FSU Scientist Links Iron Imbalance To Parkinson's Disease

Dietary iron imbalances either way spell trouble for healthy cells, triggering a chain of cellular events in the brain that increases the odds of developing Parkinson's disease, a degenerative condition affecting movement and balance in more than 1 million Americans each year. But excessive iron levels are worse -- much worse.

The findings from a study by Florida State University scientist Cathy Levenson are described in "The Role of Dietary Iron Restrictions in a Mouse Model of Parkinson's Disease" and will appear in an upcoming edition of Experimental Neurology. Levenson is an associate professor of nutrition, food and exercise sciences in FSU's College of Human Sciences and a faculty member in both the Program in Neuroscience and graduate program in molecular biophysics.

"We define our work here at the cellular level," said Levenson from her laboratory at FSU's Biomedical Research Facility. "Our primary research objective is to better understand how trace metal imbalances, which are associated with neuropsychiatric and neurodegenerative diseases, affect the molecular mechanisms that regulate gene expression."

Levenson performed the mouse model portion of the study in collaboration with Mark Mattson, Laboratory of Neurosciences chief at the National Institute on Aging in Bethesda, Md.
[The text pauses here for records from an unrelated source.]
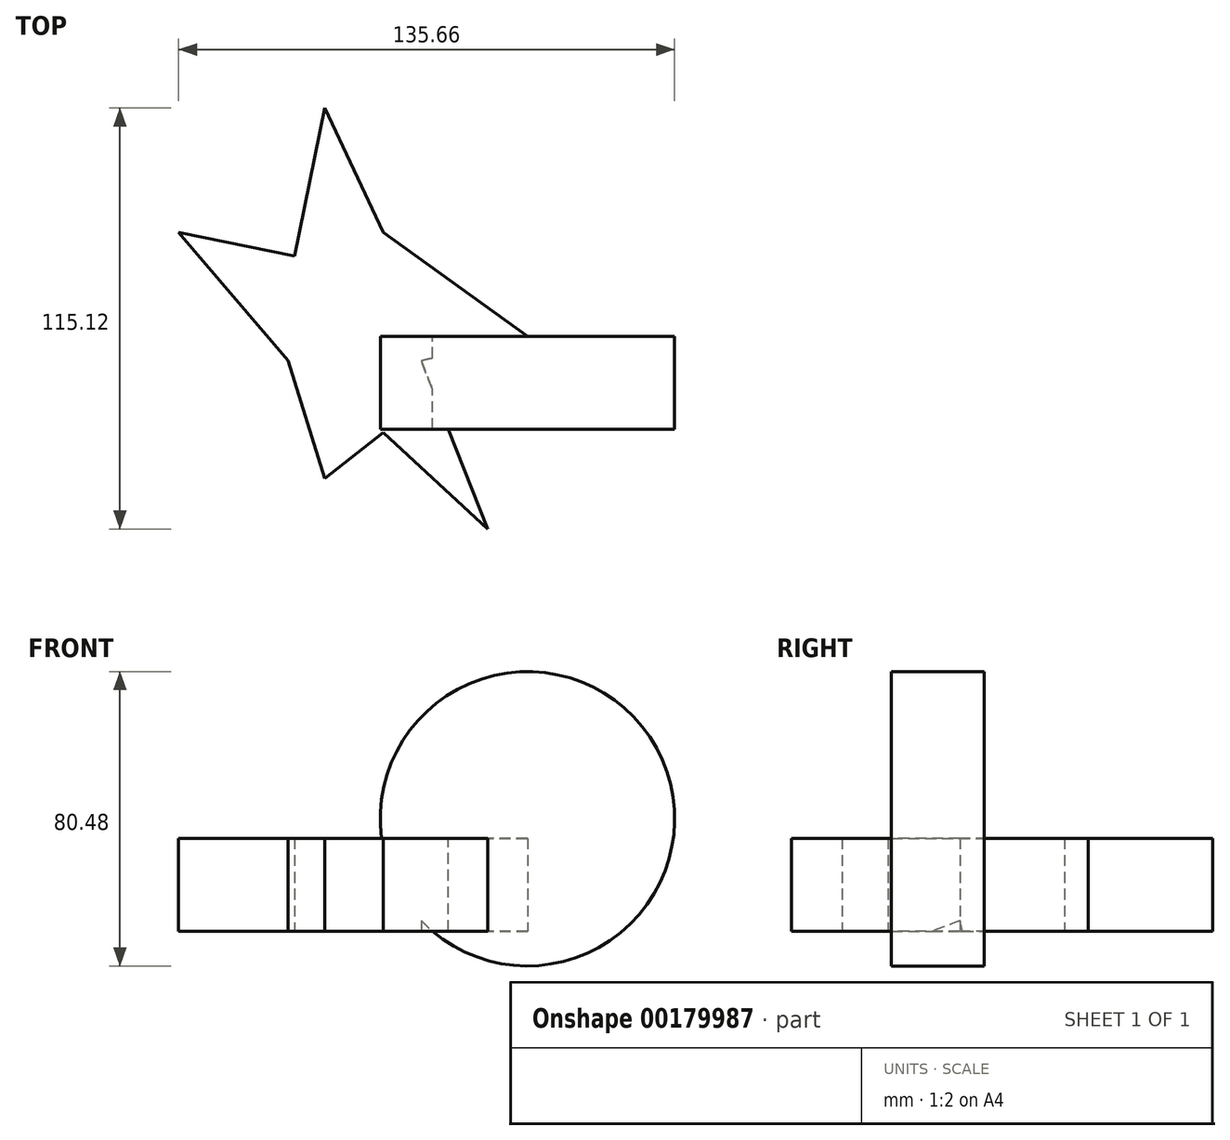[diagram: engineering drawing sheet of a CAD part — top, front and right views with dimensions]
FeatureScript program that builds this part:
annotation { "Feature Type Name" : "Feature", "Feature Type Description" : "" }
export const myFeature = defineFeature(function(context is Context, id is Id, definition is map)
    precondition{}
    {
        {
            var Q0;
            Q0=qCreatedBy(makeId("Top.planeOp"),FACE);
            var sketch = newSketch(context, id + "F0", { "sketchPlane" : qUnion([Q0])});
            skLineSegment(sketch, "E0", {"start": v(-55.41, 62.4) * mm, "end": v(-63.67, 21.91) * mm});
            skLineSegment(sketch, "E1", {"start": v(-63.67, 21.91) * mm, "end": v(-95.42, 28.4) * mm});
            skLineSegment(sketch, "E2", {"start": v(-95.42, 28.4) * mm, "end": v(-65.52, -6.7) * mm});
            skLineSegment(sketch, "E3", {"start": v(-65.52, -6.7) * mm, "end": v(-55.41, -38.88) * mm});
            skLineSegment(sketch, "E4", {"start": v(-55.41, -38.88) * mm, "end": v(-39.4, -26.32) * mm});
            skLineSegment(sketch, "E5", {"start": v(-39.4, -26.32) * mm, "end": v(-10.9, -52.72) * mm});
            skLineSegment(sketch, "E6", {"start": v(-10.9, -52.72) * mm, "end": v(-29.07, -6.7) * mm});
            skLineSegment(sketch, "E7", {"start": v(-29.07, -6.7) * mm, "end": v(0, 0) * mm});
            skLineSegment(sketch, "E8", {"start": v(0, 0) * mm, "end": v(-39.4, 28.4) * mm});
            skLineSegment(sketch, "E9", {"start": v(-39.4, 28.4) * mm, "end": v(-55.41, 62.4) * mm});
            skSolve(sketch);
        }
        {
            var Q0;
            Q0=makeQuery(id+"F0.imprint","IMPRINT",FACE,{"disambiguationData":[TD([[makeQuery(id+"F0.imprint","IMPRINT",EDGE,{"derivedFrom":sQuery(id+"F0.wireOp",EDGE,"E0")}),1.0]])]});
            extrude(context, id + "F1", {"entities" : qUnion([Q0]), "depth" : 25.4 * mm});
        }
        {
            var Q0;
            Q0=qCreatedBy(makeId("Front.planeOp"),FACE);
            var sketch = newSketch(context, id + "F2", { "sketchPlane" : qUnion([Q0])});
            skCircle(sketch, "E10", {"center": v(0, 30.72) * mm, "radius": 40.24 * mm});
            skSolve(sketch);
        }
        {
            var Q0;
            Q0=makeQuery(id+"F2.imprint","IMPRINT",FACE,{"disambiguationData":[TD([[makeQuery(id+"F2.imprint","IMPRINT",EDGE,{"derivedFrom":sQuery(id+"F2.wireOp",EDGE,"E10")}),1.0]])]});
            extrude(context, id + "F3", {"entities" : qUnion([Q0]), "operationType" : NewBodyOperationType.ADD, "depth" : 25.4 * mm});
        }
    });
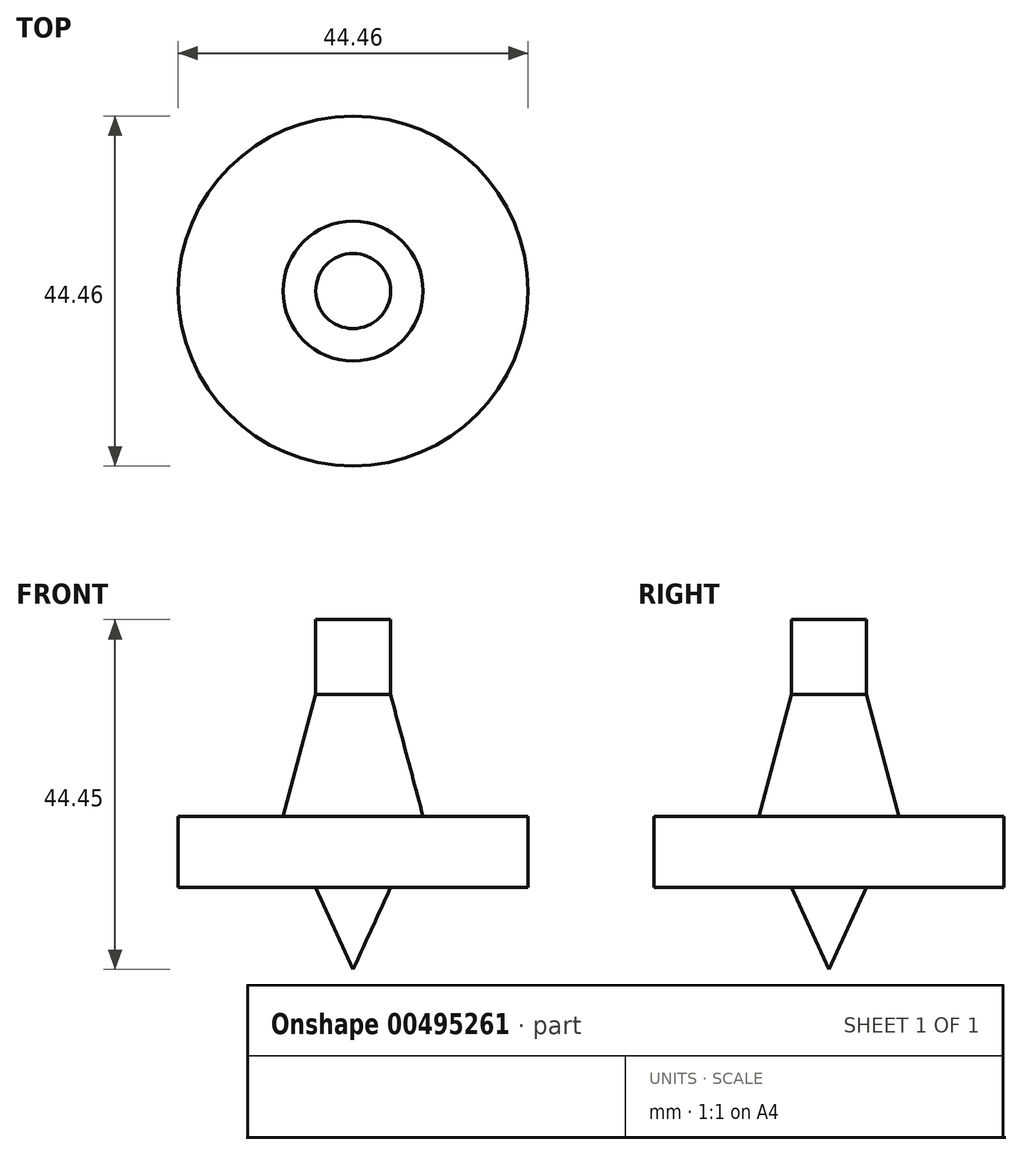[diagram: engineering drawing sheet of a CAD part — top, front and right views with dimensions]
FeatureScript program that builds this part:
annotation { "Feature Type Name" : "Feature", "Feature Type Description" : "" }
export const myFeature = defineFeature(function(context is Context, id is Id, definition is map)
    precondition{}
    {
        {
            var Q0;
            Q0=qCreatedBy(makeId("Front.planeOp"),FACE);
            var sketch = newSketch(context, id + "F0", { "sketchPlane" : qUnion([Q0])});
            skLineSegment(sketch, "E0", {"start": v(0, 34.05) * mm, "end": v(4.76, 34.05) * mm});
            skLineSegment(sketch, "E1", {"start": v(4.76, 34.05) * mm, "end": v(4.76, 24.53) * mm});
            skLineSegment(sketch, "E2", {"start": v(4.76, 0) * mm, "end": v(0, -10.4) * mm});
            skLineSegment(sketch, "E3.MirrorCS", {"start": v(-4.76, 0) * mm, "end": v(0, -10.4) * mm});
            skLineSegment(sketch, "E4.MirrorCS", {"start": v(-4.76, 34.05) * mm, "end": v(-4.76, 24.53) * mm});
            skLineSegment(sketch, "E5.MirrorCS", {"start": v(0, 34.05) * mm, "end": v(-4.76, 34.05) * mm});
            skLineSegment(sketch, "E6", {"start": v(4.76, 0) * mm, "end": v(22.23, 0) * mm});
            skLineSegment(sketch, "E7", {"start": v(22.23, 0) * mm, "end": v(22.23, 9.01) * mm});
            skLineSegment(sketch, "E8", {"start": v(22.23, 9.01) * mm, "end": v(8.89, 9.01) * mm});
            skLineSegment(sketch, "E9.MirrorCS", {"start": v(-22.23, 9.01) * mm, "end": v(-8.89, 9.01) * mm});
            skLineSegment(sketch, "E10.MirrorCS", {"start": v(-22.23, 0) * mm, "end": v(-22.23, 9.01) * mm});
            skLineSegment(sketch, "E11.MirrorCS", {"start": v(-4.76, 0) * mm, "end": v(-22.23, 0) * mm});
            skLineSegment(sketch, "E12", {"start": v(4.76, 24.53) * mm, "end": v(8.89, 9.01) * mm});
            skLineSegment(sketch, "E13", {"start": v(-4.76, 24.53) * mm, "end": v(-8.89, 9.01) * mm});
            skLineSegment(sketch, "E14", {"start": v(0, 34.05) * mm, "end": v(0, -10.4) * mm});
            skSolve(sketch);
        }
        {
            var Q0;
            Q0=makeQuery(id+"F0.imprint","IMPRINT",FACE,{"disambiguationData":[TD([[makeQuery(id+"F0.imprint","IMPRINT",EDGE,{"derivedFrom":sQuery(id+"F0.wireOp",EDGE,"E0")}),-1.0]])]});
            var Q1;
            Q1=sQuery(id+"F0.wireOp",EDGE,"E14");
            revolve(context, id + "F1", {"entities" : qUnion([Q0]), "axis" : qUnion([Q1]), "revolveType" : RevolveType.FULL});
        }
    });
Mice were fed varying amounts of iron to determine levels that precipitated onset or hastened the progression of Parkinson's-like symptoms such as tremors and balance problems, both in healthy rodents and where risk factors existed.

High levels of iron caused Parkinson's-like symptoms even in healthy mice without apparent risk factors for the illness, while accelerating the decline and death of those already diagnosed with the disease.

In contrast, low levels of iron delayed onset of Parkinson's in mice with risk factors and slowed progress of the disease in those already infected. But the low iron news was mixed.

Levenson also discovered that iron deficiencies in healthy risk-free rodents led to decreasing levels of dopamine, the neurotransmitter critical to relaying brain messages that control both balance and movement. Dopamine levels fall as the brain cells or "neurons" responsible for transporting it begin to "commit suicide" at higher-than normal-rates, triggering the chain of events that eventually precipitates the onset of Parkinson's disease.

The study confirms that both iron deficiency and toxicity are linked to the specific genes and neuronal suicide that lead to dopamine shortages responsible for development of Parkinson's.

Yet while low levels of iron then delay the onset of the disease once the neurological stage is set or slow the degenerative progress, iron toxicity both precipitates Parkinson's symptoms and hastens decline and death in existing victims.

Until further studies determine optimal levels of the essential nutrient, Levenson advises health-conscious consumers without doctors' orders to forego the mineral in tablet form in favor of natural dietary sources like red meats, dried fruits, dark leafy greens, tofu, cooked dried beans or wheat germ.

"I'd be nervous about just handing someone iron supplements and saying 'have at it," she said. "Self-medicating may have unintended consequences."